Objectives/hypothesis: The objective was to identify a genomic profile that predicts the likelihood of oral squamous cell carcinoma compared with normal oral mucosa in unknown tissue samples.
Study design: Using a training set of tissue samples that were histologically classified as oral squamous cell carcinoma or normal mucosa, the authors used principal component analysis to develop a genomic predictor for oral squamous cell carcinoma. On a separate test set of unclassified samples, the authors used the predictor to classify the samples, then evaluated the performance of the predictor using histological diagnosis.

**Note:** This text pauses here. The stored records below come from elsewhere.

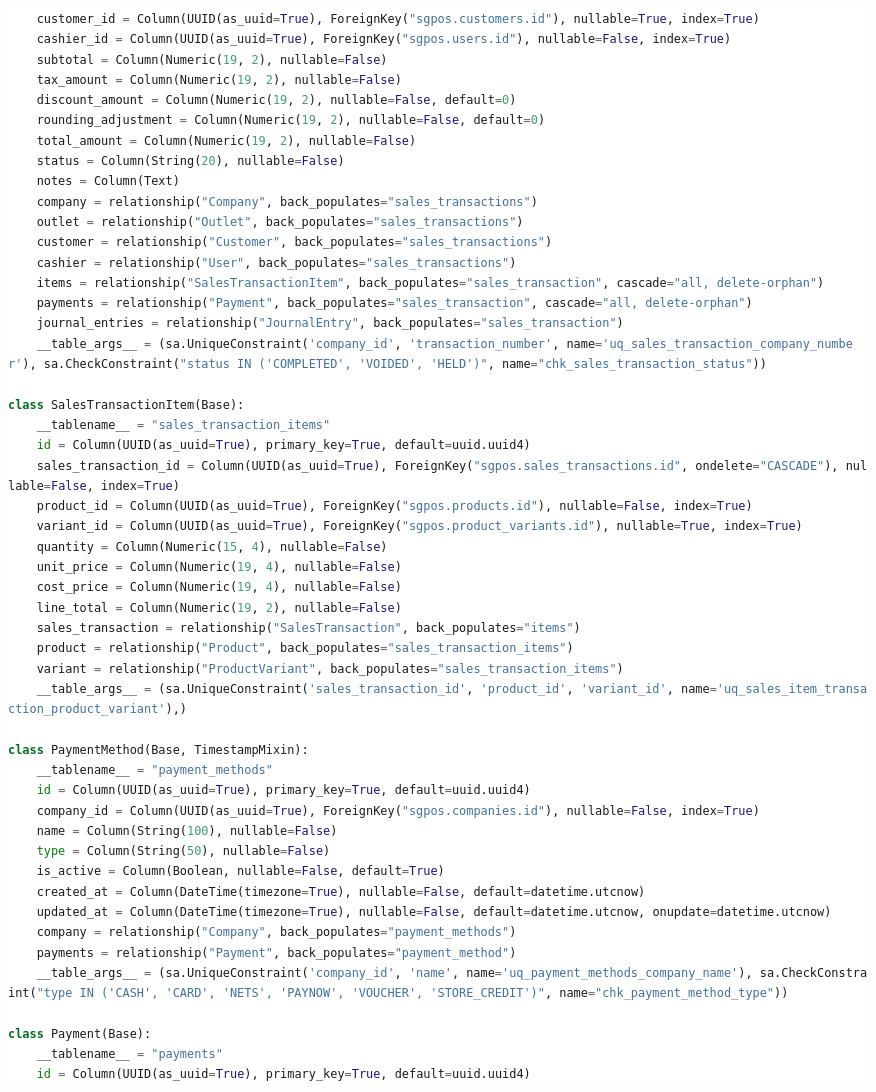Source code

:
 ```python
    customer_id = Column(UUID(as_uuid=True), ForeignKey("sgpos.customers.id"), nullable=True, index=True)
    cashier_id = Column(UUID(as_uuid=True), ForeignKey("sgpos.users.id"), nullable=False, index=True)
    subtotal = Column(Numeric(19, 2), nullable=False)
    tax_amount = Column(Numeric(19, 2), nullable=False)
    discount_amount = Column(Numeric(19, 2), nullable=False, default=0)
    rounding_adjustment = Column(Numeric(19, 2), nullable=False, default=0)
    total_amount = Column(Numeric(19, 2), nullable=False)
    status = Column(String(20), nullable=False)
    notes = Column(Text)
    company = relationship("Company", back_populates="sales_transactions")
    outlet = relationship("Outlet", back_populates="sales_transactions")
    customer = relationship("Customer", back_populates="sales_transactions")
    cashier = relationship("User", back_populates="sales_transactions")
    items = relationship("SalesTransactionItem", back_populates="sales_transaction", cascade="all, delete-orphan")
    payments = relationship("Payment", back_populates="sales_transaction", cascade="all, delete-orphan")
    journal_entries = relationship("JournalEntry", back_populates="sales_transaction")
    __table_args__ = (sa.UniqueConstraint('company_id', 'transaction_number', name='uq_sales_transaction_company_number'), sa.CheckConstraint("status IN ('COMPLETED', 'VOIDED', 'HELD')", name="chk_sales_transaction_status"))

class SalesTransactionItem(Base):
    __tablename__ = "sales_transaction_items"
    id = Column(UUID(as_uuid=True), primary_key=True, default=uuid.uuid4)
    sales_transaction_id = Column(UUID(as_uuid=True), ForeignKey("sgpos.sales_transactions.id", ondelete="CASCADE"), nullable=False, index=True)
    product_id = Column(UUID(as_uuid=True), ForeignKey("sgpos.products.id"), nullable=False, index=True)
    variant_id = Column(UUID(as_uuid=True), ForeignKey("sgpos.product_variants.id"), nullable=True, index=True)
    quantity = Column(Numeric(15, 4), nullable=False)
    unit_price = Column(Numeric(19, 4), nullable=False)
    cost_price = Column(Numeric(19, 4), nullable=False)
    line_total = Column(Numeric(19, 2), nullable=False)
    sales_transaction = relationship("SalesTransaction", back_populates="items")
    product = relationship("Product", back_populates="sales_transaction_items")
    variant = relationship("ProductVariant", back_populates="sales_transaction_items")
    __table_args__ = (sa.UniqueConstraint('sales_transaction_id', 'product_id', 'variant_id', name='uq_sales_item_transaction_product_variant'),)

class PaymentMethod(Base, TimestampMixin):
    __tablename__ = "payment_methods"
    id = Column(UUID(as_uuid=True), primary_key=True, default=uuid.uuid4)
    company_id = Column(UUID(as_uuid=True), ForeignKey("sgpos.companies.id"), nullable=False, index=True)
    name = Column(String(100), nullable=False)
    type = Column(String(50), nullable=False)
    is_active = Column(Boolean, nullable=False, default=True)
    created_at = Column(DateTime(timezone=True), nullable=False, default=datetime.utcnow)
    updated_at = Column(DateTime(timezone=True), nullable=False, default=datetime.utcnow, onupdate=datetime.utcnow)
    company = relationship("Company", back_populates="payment_methods")
    payments = relationship("Payment", back_populates="payment_method")
    __table_args__ = (sa.UniqueConstraint('company_id', 'name', name='uq_payment_methods_company_name'), sa.CheckConstraint("type IN ('CASH', 'CARD', 'NETS', 'PAYNOW', 'VOUCHER', 'STORE_CREDIT')", name="chk_payment_method_type"))

class Payment(Base):
    __tablename__ = "payments"
    id = Column(UUID(as_uuid=True), primary_key=True, default=uuid.uuid4)
```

Methods: The authors used a data set consisting of messenger RNA extracted from 29 oral squamous cell carcinoma and 19 normal oral mucosa tissue samples and hybridized to Affymetrix oligonucleotide microarrays containing probe sets for 7070 genes and expressed sequence tags. The samples were divided into a training set of 15 oral squamous cell carcinoma and 10 normal samples and a test set consisting of the remaining samples. Using principal component analysis on the training set, the authors found a composite gene expression vector (principal component vector), which they used to compute likelihood ratios for oral squamous cell carcinoma on the test set. By calculating the contribution of each gene to the principal component vector, the authors identified genes with the greatest predictive value.
Results: Using the likelihood ratio, the authors correctly classified all 23 samples in the test set as either oral squamous cell carcinoma or normal. The authors found that many of the most predictive genes are known to be markers of squamous cell carcinoma or normal mucosa.
Conclusion: Principal component analysis can be used with genomic microarray data to correctly predict the presence of oral squamous cell carcinoma in unknown tissue samples.